The narrative of one horror sub-genre is very specific. In 'slasher' films the plot goes something like; a psychopath killer returns to his hometown on the anniversary of a killing and hunts down/kills a group of innocent teenagers until there is one female survivor at the end of the plot.

Barthes' and Levi Strauss' are both structuralist narrative analysts who came up with the idea that films have particular underlying structures. These are also known as 'binary oppositions' and they apply well to horror films. Most commonly the pairing of innocence and evil is shown in horror films. Horror uses this to a great advantage when creating sinister atmospheres knowing that the audience is aware of innocence being completely out of context to evil.
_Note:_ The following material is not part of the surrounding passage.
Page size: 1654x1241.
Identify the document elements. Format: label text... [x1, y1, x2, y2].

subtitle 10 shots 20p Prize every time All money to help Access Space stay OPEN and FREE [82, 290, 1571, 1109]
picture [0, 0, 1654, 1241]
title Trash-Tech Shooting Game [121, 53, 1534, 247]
There are various different types of character types within the horror genre. As already explained, the main protagonist is usually a victim/hero or victim turn hero. This character is often a female, which again portrays innocence through the use of gender. The killer/monster often holds a hidden secret or is made psychotic by an earlier event. An example of this is the character of Leatherface in Texas Chainsaw Massacre - his past is the reason he is how he is. Likewise Mike Myers in Halloween who killed his sister when he was younger, this event links to his return and further murders. Horror films often also involve stupid, 'immoral' teenagers who often get killed and also children which


again links into innocence. Another typical character is the 'have a go' hero who will get killed. This character tries too hard to be the hero. Finally, there is always a character or a set of characters who refuse to believe the abnormality, such as in the Final Destination sequels.

The final genre convention to discuss is themes. The main themes in horror films include; the hidden evil inside, science out of control and binary oppositions namely natural vs. unnatural and good vs. evil. This can be seen to be portrayed in all horror films over the years, from the very first such as Frankenstein to the very modern such as Paranormal Activity.